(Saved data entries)
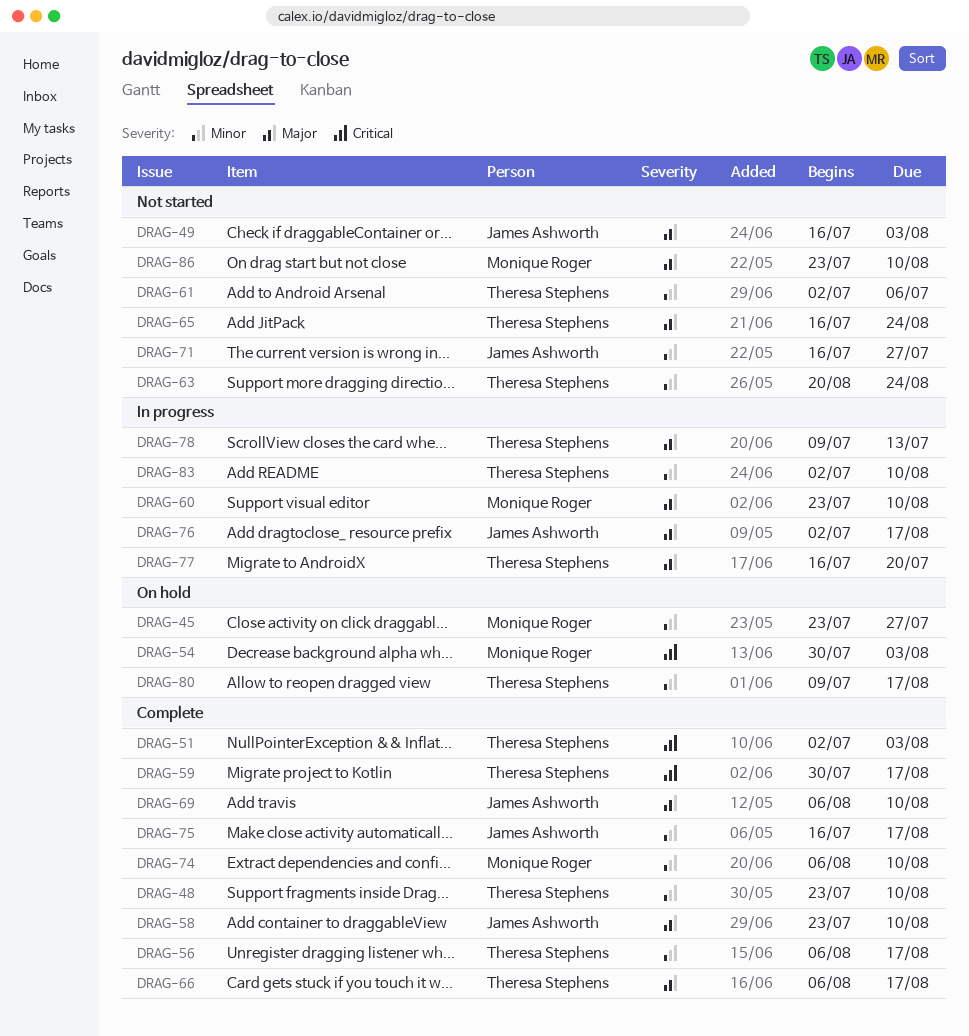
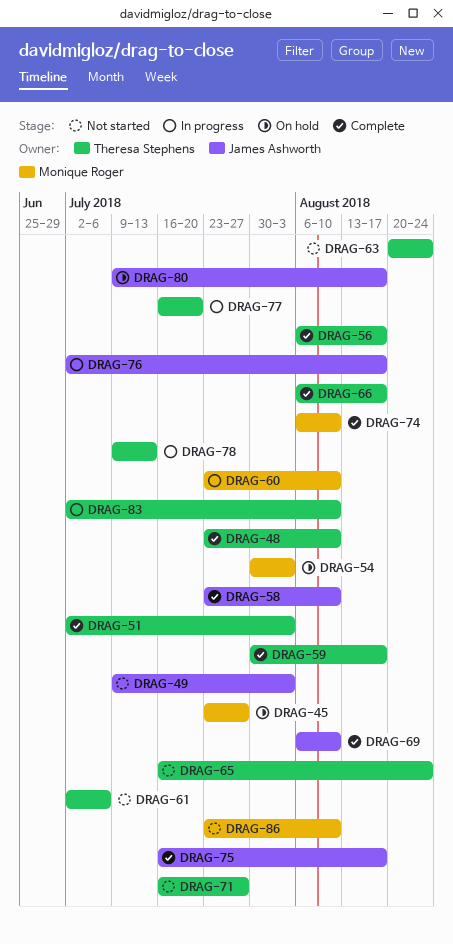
DRAG-49, start: Jul 16 -> Jul 9
DRAG-71, owner: James Ashworth -> Theresa Stephens
DRAG-80, owner: Theresa Stephens -> James Ashworth

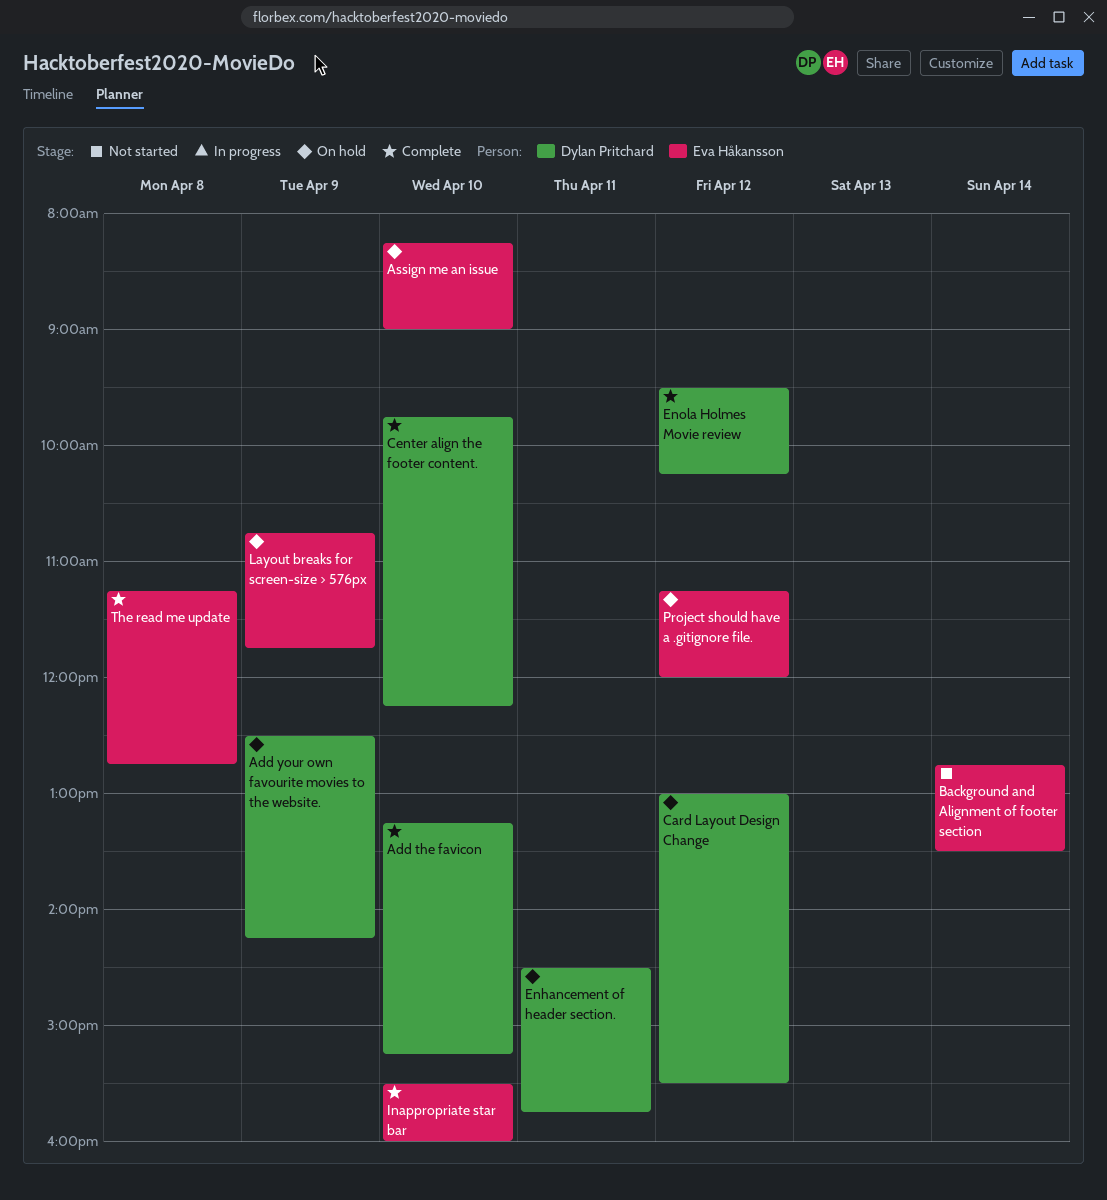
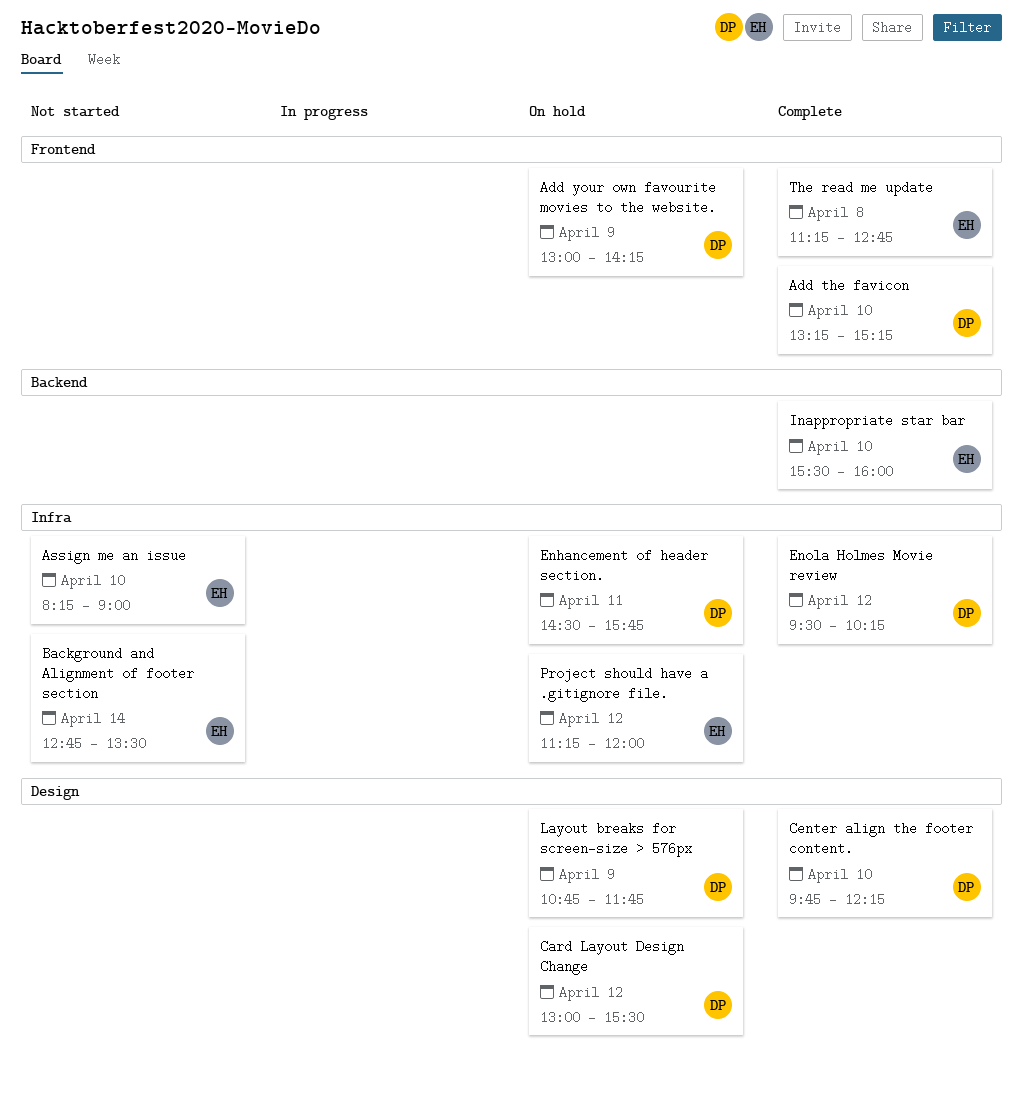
Add your own favourite movies to the website., begins: 12:30 -> 13:00
Assign me an issue, status: On hold -> Not started
Layout breaks for screen-size > 576px, owner: Eva Håkansson -> Dylan Pritchard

▶ _TASK ITEM_:
Only a number is expected here: how many lines above contain the word "owner".

▶ _SOLUTION_:
3